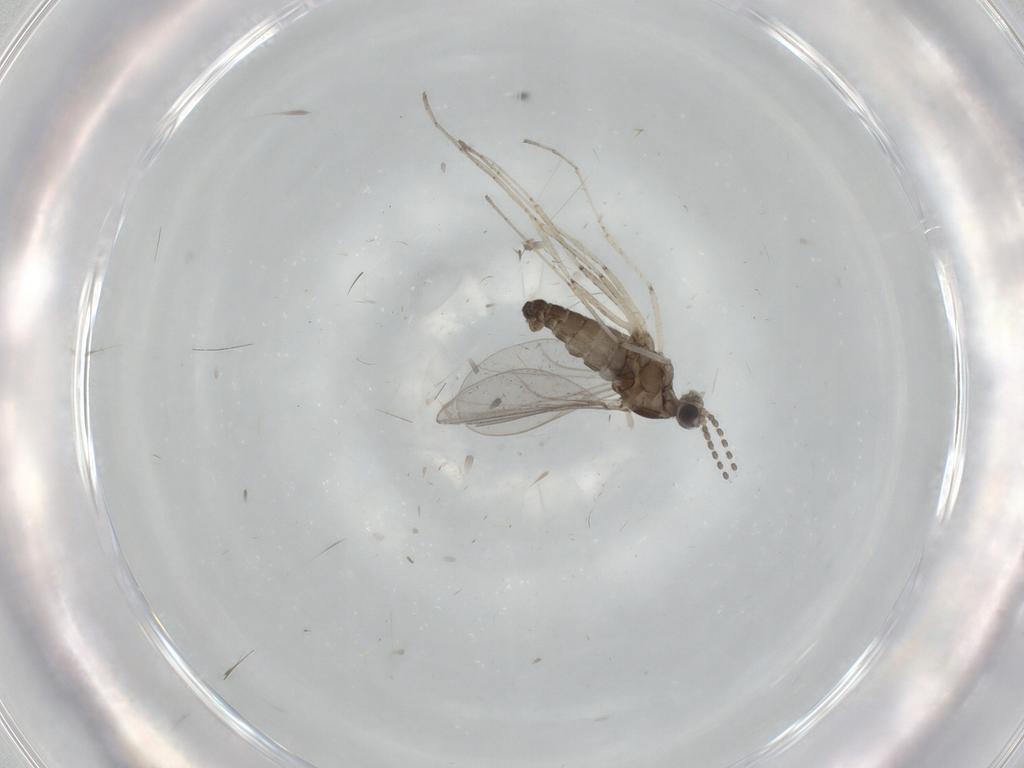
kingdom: Animalia
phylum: Arthropoda
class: Insecta
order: Diptera
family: Cecidomyiidae
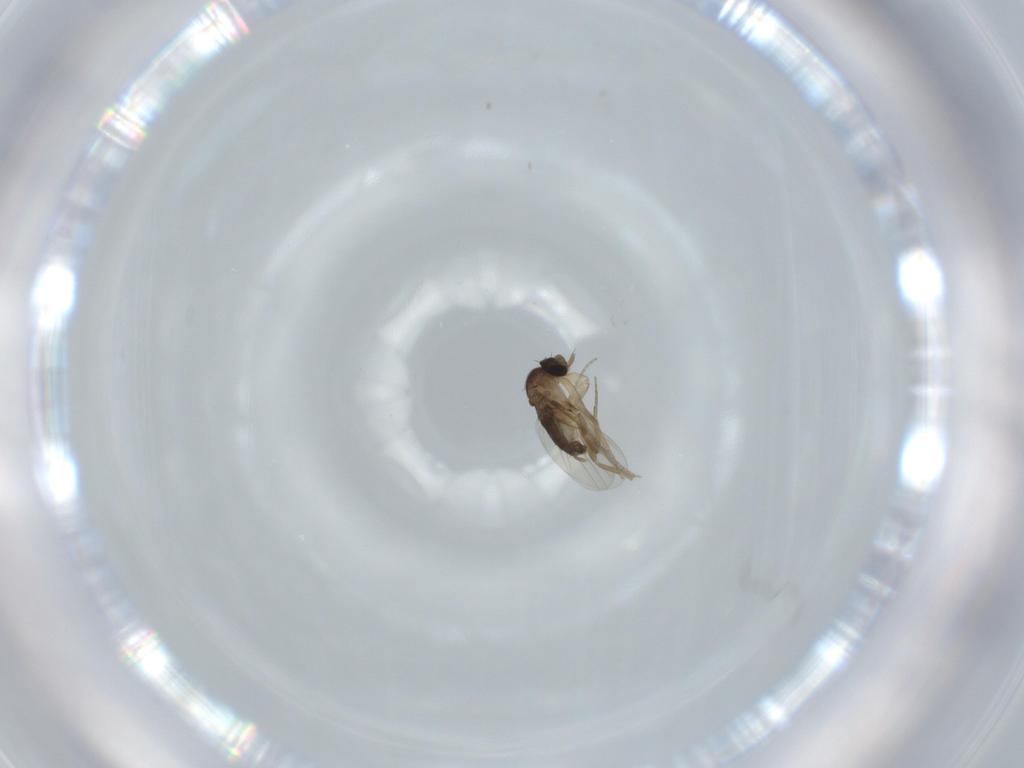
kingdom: Animalia
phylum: Arthropoda
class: Insecta
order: Diptera
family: Phoridae
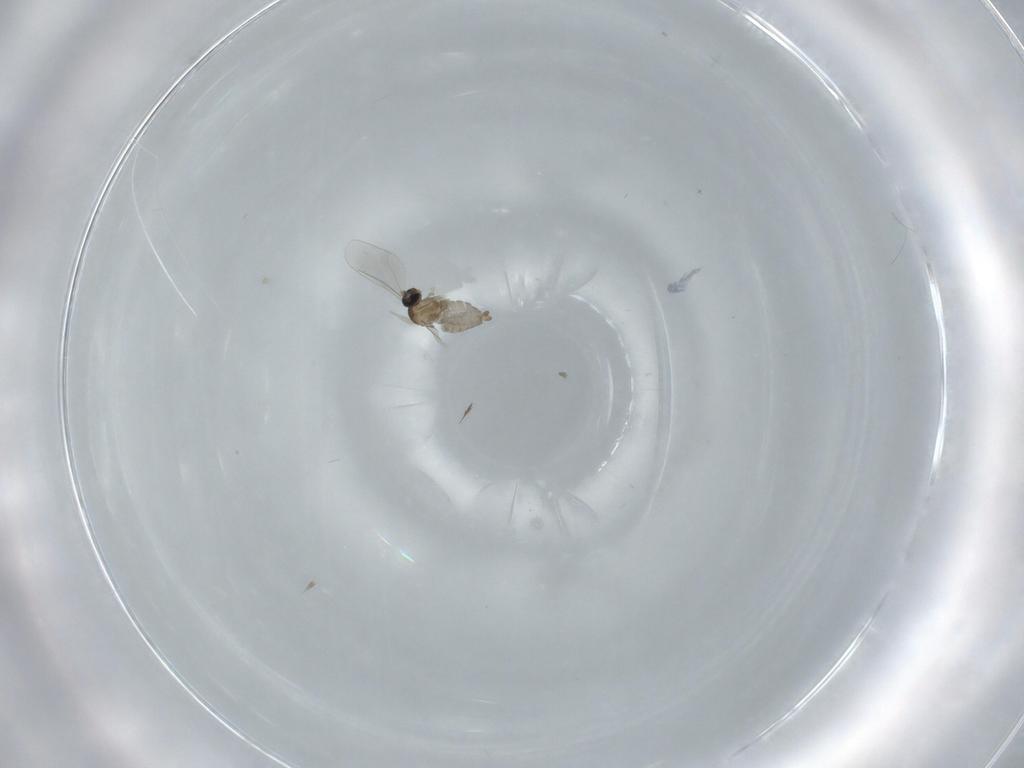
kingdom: Animalia
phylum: Arthropoda
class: Insecta
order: Diptera
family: Cecidomyiidae
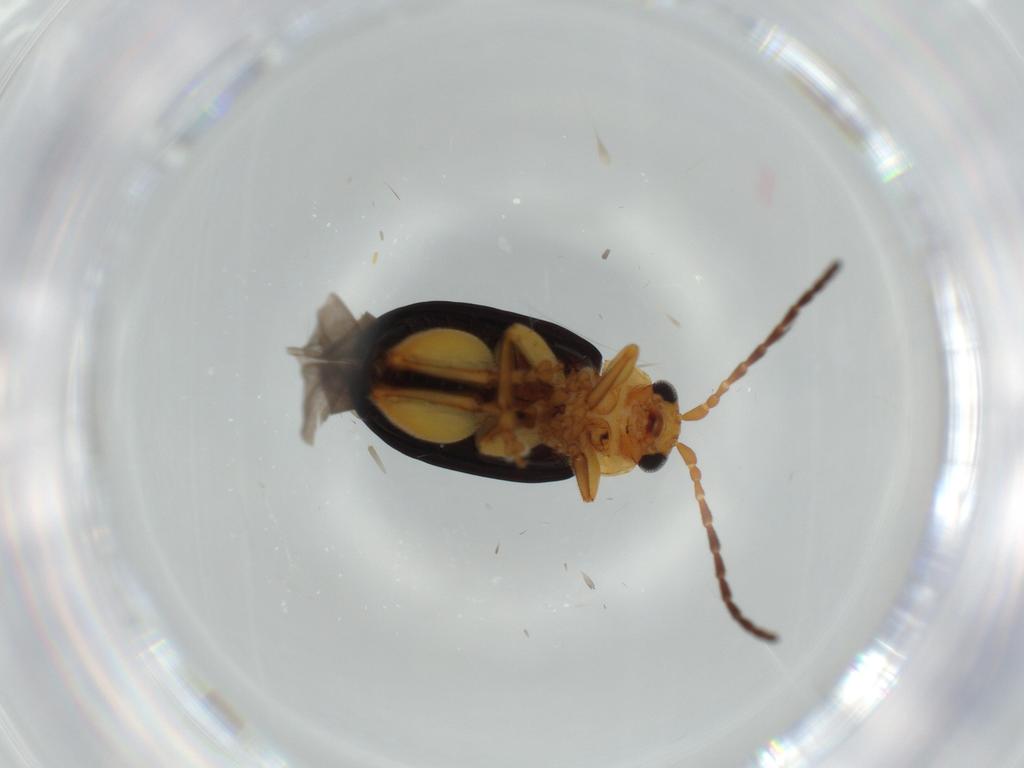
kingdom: Animalia
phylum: Arthropoda
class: Insecta
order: Coleoptera
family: Chrysomelidae
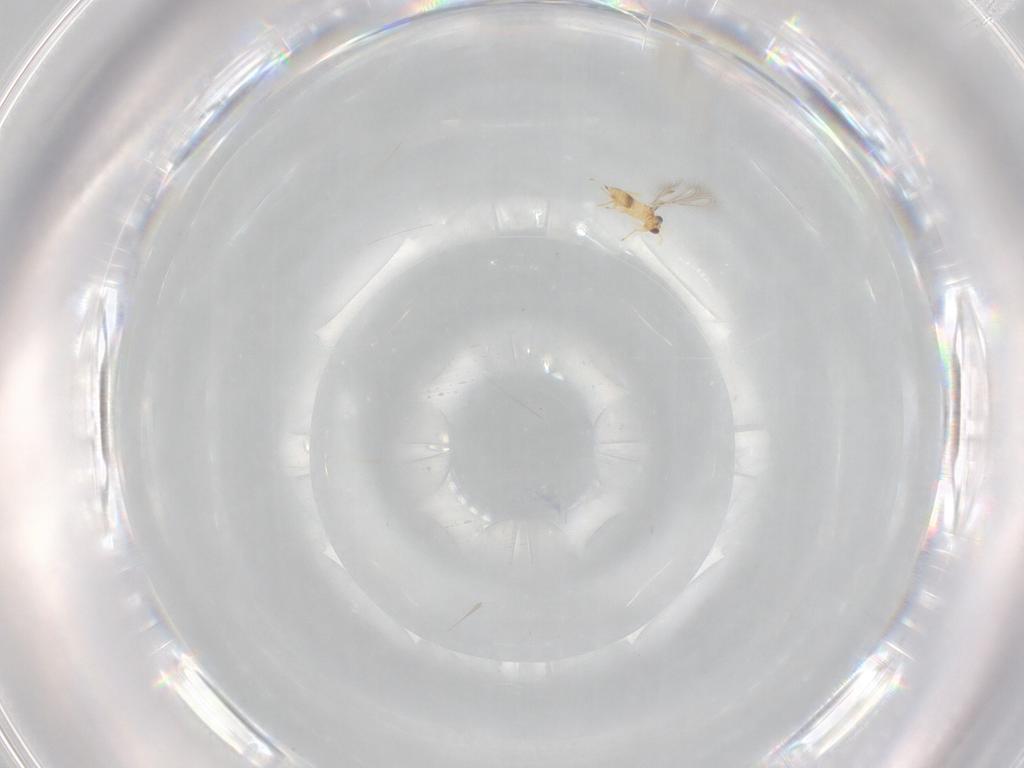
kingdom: Animalia
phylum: Arthropoda
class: Insecta
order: Hymenoptera
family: Mymaridae
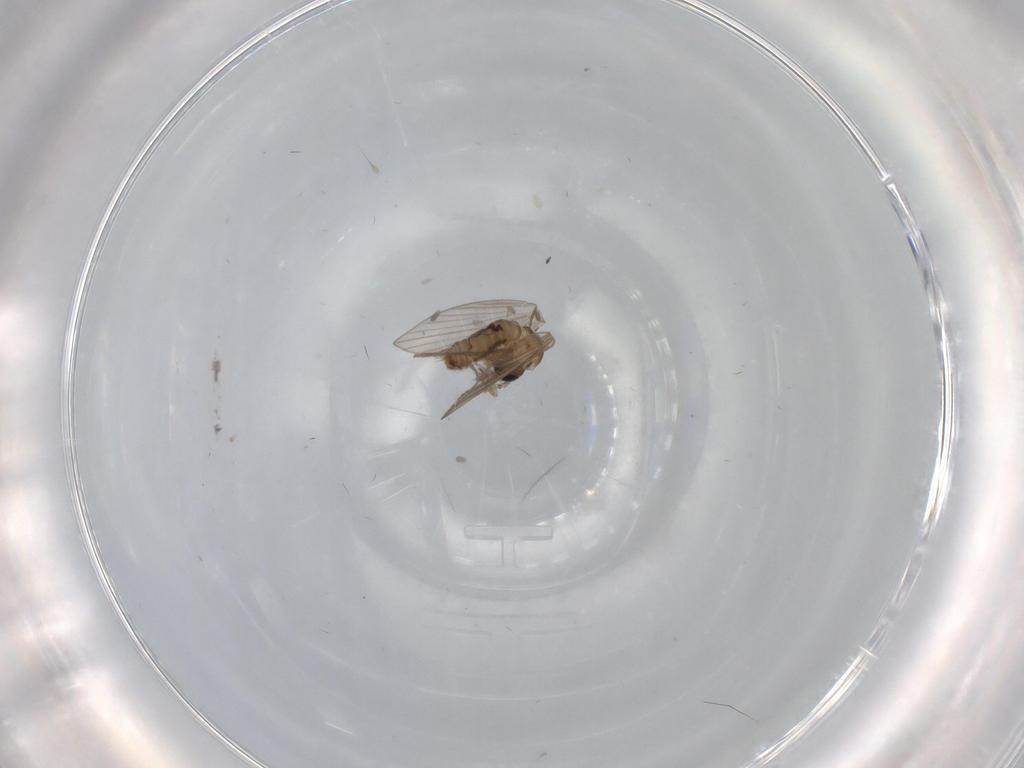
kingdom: Animalia
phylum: Arthropoda
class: Insecta
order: Diptera
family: Psychodidae
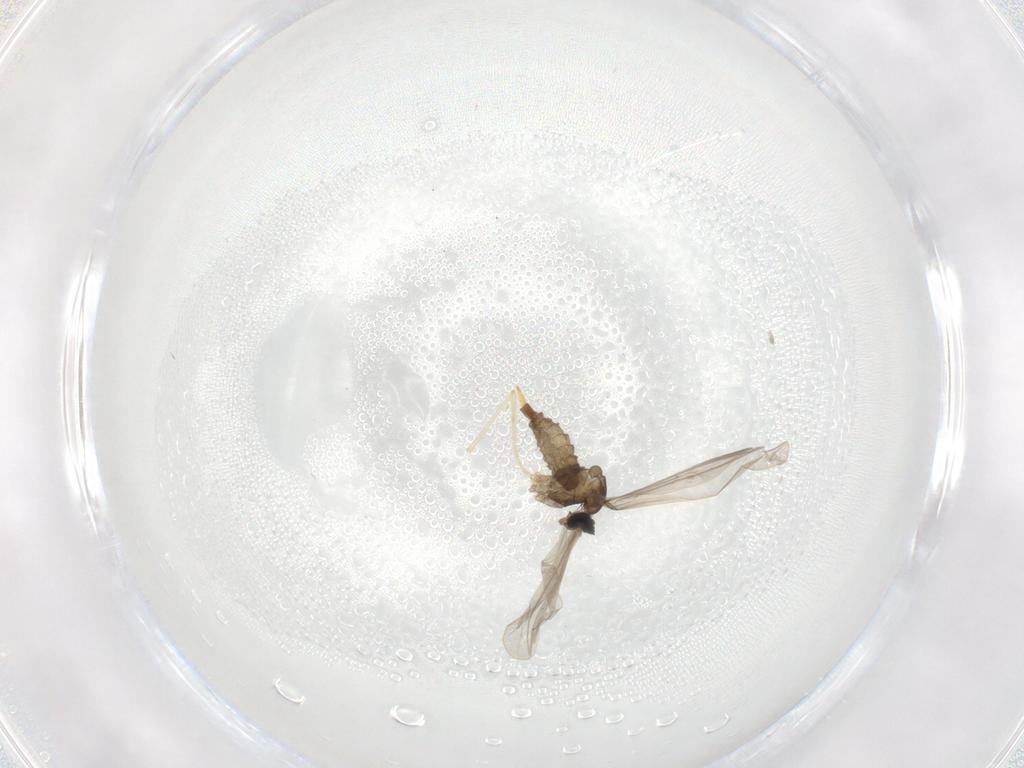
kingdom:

**Directive:**
Print the text lines of all the entries above word for word, leaving out the pictures.

**Result:**
kingdom: Animalia
phylum: Arthropoda
class: Insecta
order: Diptera
family: Cecidomyiidae
kingdom: Animalia
phylum: Arthropoda
class: Insecta
order: Diptera
family: Phoridae
kingdom: Animalia
phylum: Arthropoda
class: Insecta
order: Diptera
family: Cecidomyiidae
kingdom: Animalia
phylum: Arthropoda
class: Insecta
order: Coleoptera
family: Chrysomelidae
kingdom: Animalia
phylum: Arthropoda
class: Insecta
order: Hymenoptera
family: Mymaridae
kingdom: Animalia
phylum: Arthropoda
class: Insecta
order: Diptera
family: Psychodidae
kingdom:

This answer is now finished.